Im nächsten Moment riss Gertraud einen ihrer Arme von ihm los. Wichard konnte nur raten, was ihr durch den Kopf ging. Vielleicht griff sie nach dem Hindernis, gegen das auch sie ja gezogen wurde und vielleicht dachte sie, der Weg wäre versperrt. Denn kopflose Panik überfiel sie.
Sie ließ ihn ganz los und er spürte die wilden Bewegungen des Wasser um sich her, als sie wie von Sinnen um sich schlug, strampelte und trat. Er versuchte, zu ihr zu gelangen, doch ein verzweifelt rudernder Ellenbogen traf ihn hart im Gesicht.
Und dann drang ein furchtbarer Ton an sein Ohr. Ihr vom Wasser gedämpfter, gurgelnder Schrei zerriss die Totenstille. Wichard war sekundenlang vor Grauen gelähmt. Noch zwei, drei Mal spürte er die Wellen gegen sich laufen, die ihr Strampeln verursachte.
Dann Stille. Sie musste das Bewusstsein verloren haben.

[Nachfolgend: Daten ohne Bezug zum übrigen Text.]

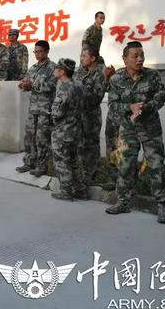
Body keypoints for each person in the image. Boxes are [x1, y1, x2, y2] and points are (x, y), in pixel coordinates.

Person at [105, 41, 165, 224]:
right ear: (125, 59)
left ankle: (162, 204)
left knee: (156, 165)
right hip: (128, 129)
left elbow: (161, 96)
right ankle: (123, 201)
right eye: (135, 56)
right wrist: (129, 107)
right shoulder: (116, 79)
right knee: (125, 165)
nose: (140, 59)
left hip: (150, 128)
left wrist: (147, 107)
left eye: (142, 55)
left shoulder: (152, 75)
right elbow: (113, 105)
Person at [16, 40, 57, 177]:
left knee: (42, 139)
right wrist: (23, 84)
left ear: (46, 51)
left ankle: (42, 166)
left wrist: (32, 85)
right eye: (35, 51)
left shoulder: (53, 68)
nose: (37, 54)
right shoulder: (32, 68)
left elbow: (51, 86)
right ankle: (29, 162)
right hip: (33, 108)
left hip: (45, 110)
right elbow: (26, 80)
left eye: (39, 51)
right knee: (29, 137)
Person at [50, 59, 81, 201]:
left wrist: (53, 116)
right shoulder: (77, 85)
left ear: (62, 71)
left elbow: (57, 113)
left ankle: (66, 191)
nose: (55, 69)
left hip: (63, 130)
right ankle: (80, 190)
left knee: (62, 161)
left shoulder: (64, 87)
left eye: (57, 67)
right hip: (75, 128)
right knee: (74, 161)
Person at [75, 46, 106, 189]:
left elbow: (96, 97)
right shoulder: (80, 73)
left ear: (93, 58)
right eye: (81, 56)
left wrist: (80, 92)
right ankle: (81, 177)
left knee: (91, 147)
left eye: (84, 56)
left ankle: (91, 176)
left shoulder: (98, 75)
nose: (81, 59)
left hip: (91, 117)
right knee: (80, 146)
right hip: (78, 116)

Sie würden beide hier unten sterben, schoss es Wichard durch den Kopf.
Dennoch kämpfte er sich noch einmal verbissen in die Richtung, in die er die Öffnung im Gitter vermutete. Wie leblos schwebte Gertrauds Körper davor.
Er bekam das Seil zwischen die Finger. Es hatte sich verhakt. Er konnte nicht sehen, wo und wie und riss verzweifelt daran herum. Es löste sich. Mit allerletzter Kraft schob er Gertraud durch die Öffnung im Gitter und zerrte am Seil, um Lienhard ein Zeichen zu geben, um um Himmels willen wieder anzuziehen.
Und tatsächlich fühlte er, wie sie danach von fremder Hand gezogen durchs Wasser glitten. Der Drang, endlich Atem zu schöpfen, wurde unerträglich. Er spürte, wie auch ihm die Sinne schwanden. Noch einmal ruckte er heftig am Seil und fühlte, wie Lienhard sie jetzt mit all seiner Kraft dem rettenden Ausgang entgegenzog.
„Jetzt liegt es an Dir, Junge", flehte er im Stillen.
Einen Moment lang noch hielt er sich an Gertrauds Hand fest und drückte sie. Dann ließ er ihre Finger aus den seinen gleiten. Halb weil ihn das Bewusstsein verließ, halb aus dem festen Willen heraus, es Lienhard leichter zu machen. Gertraud musste es einfach schaffen.
„Verzeih mir...", war sein letzter, klarer Gedanke.